Goal of the exercise: Extract each line of the material that contains the string "Step".
******
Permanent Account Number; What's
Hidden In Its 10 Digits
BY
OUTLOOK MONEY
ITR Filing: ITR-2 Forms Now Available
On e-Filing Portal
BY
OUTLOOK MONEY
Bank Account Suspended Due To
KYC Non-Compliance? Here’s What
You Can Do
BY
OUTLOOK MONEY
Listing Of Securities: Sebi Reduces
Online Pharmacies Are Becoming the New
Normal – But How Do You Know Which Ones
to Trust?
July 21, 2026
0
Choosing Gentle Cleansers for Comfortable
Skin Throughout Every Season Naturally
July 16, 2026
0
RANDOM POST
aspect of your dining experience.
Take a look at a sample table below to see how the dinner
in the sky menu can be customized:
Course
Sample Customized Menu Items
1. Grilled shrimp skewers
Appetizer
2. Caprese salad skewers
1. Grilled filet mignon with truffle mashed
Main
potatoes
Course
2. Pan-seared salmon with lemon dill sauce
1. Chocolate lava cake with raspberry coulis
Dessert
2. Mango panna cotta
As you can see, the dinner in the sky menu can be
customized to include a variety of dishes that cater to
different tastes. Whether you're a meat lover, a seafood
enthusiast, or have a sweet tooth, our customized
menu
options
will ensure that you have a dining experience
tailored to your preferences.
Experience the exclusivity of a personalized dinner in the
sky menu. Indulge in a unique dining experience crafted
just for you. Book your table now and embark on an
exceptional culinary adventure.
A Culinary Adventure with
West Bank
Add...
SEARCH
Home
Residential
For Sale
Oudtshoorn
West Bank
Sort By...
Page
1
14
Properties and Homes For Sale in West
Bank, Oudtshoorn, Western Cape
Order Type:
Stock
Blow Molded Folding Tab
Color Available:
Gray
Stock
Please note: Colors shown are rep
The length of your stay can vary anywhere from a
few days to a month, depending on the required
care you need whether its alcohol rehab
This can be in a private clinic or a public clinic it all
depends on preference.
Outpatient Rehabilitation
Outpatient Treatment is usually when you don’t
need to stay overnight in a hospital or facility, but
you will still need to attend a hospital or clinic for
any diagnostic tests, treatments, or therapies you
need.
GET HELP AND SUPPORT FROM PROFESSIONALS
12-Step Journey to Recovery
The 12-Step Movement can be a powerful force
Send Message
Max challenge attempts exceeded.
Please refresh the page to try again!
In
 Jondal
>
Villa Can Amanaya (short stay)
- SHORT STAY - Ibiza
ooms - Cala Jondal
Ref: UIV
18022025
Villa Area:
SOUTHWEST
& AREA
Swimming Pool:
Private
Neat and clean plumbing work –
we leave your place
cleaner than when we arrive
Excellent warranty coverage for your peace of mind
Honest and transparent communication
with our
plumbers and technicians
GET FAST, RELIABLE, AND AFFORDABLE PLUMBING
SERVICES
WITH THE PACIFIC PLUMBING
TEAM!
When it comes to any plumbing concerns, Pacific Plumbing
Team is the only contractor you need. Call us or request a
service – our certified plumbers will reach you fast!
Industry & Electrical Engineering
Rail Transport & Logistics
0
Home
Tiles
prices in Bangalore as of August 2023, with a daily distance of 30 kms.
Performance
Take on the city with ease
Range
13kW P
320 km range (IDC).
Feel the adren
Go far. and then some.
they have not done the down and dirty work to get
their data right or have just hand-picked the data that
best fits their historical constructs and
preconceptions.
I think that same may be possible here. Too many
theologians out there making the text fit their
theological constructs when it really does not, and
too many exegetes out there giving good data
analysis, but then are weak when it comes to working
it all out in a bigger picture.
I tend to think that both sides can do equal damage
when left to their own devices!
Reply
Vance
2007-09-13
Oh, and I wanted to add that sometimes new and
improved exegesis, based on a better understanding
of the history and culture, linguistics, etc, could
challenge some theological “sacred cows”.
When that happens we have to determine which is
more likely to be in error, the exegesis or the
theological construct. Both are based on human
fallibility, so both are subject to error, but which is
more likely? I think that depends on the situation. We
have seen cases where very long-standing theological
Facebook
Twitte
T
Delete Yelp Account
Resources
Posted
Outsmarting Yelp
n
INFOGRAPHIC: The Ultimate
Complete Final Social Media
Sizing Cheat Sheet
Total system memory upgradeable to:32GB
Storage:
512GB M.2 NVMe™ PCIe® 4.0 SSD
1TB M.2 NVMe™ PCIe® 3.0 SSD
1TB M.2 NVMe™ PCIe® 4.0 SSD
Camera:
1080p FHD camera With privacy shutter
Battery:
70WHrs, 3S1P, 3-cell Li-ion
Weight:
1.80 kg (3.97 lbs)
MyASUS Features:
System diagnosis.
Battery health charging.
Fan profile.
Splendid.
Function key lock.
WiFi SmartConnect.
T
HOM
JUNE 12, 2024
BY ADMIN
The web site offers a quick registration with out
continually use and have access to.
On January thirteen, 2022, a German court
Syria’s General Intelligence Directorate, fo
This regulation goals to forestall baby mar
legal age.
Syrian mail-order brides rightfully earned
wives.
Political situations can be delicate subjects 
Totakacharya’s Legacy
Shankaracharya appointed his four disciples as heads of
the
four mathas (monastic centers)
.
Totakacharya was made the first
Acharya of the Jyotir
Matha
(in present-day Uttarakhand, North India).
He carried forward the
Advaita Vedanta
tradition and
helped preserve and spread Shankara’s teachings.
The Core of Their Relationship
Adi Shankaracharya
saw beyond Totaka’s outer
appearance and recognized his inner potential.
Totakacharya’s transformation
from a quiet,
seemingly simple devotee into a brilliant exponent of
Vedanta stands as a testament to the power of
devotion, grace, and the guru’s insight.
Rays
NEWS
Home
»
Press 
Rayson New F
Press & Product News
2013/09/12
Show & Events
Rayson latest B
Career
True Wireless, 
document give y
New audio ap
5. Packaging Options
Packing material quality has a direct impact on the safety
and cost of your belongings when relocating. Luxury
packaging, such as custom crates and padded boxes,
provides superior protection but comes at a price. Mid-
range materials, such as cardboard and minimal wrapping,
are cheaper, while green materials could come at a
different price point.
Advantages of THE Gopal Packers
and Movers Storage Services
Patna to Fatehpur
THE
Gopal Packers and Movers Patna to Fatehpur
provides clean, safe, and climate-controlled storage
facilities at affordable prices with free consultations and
******
Exercise answer:
12-Step Journey to Recovery
The 12-Step Movement can be a powerful force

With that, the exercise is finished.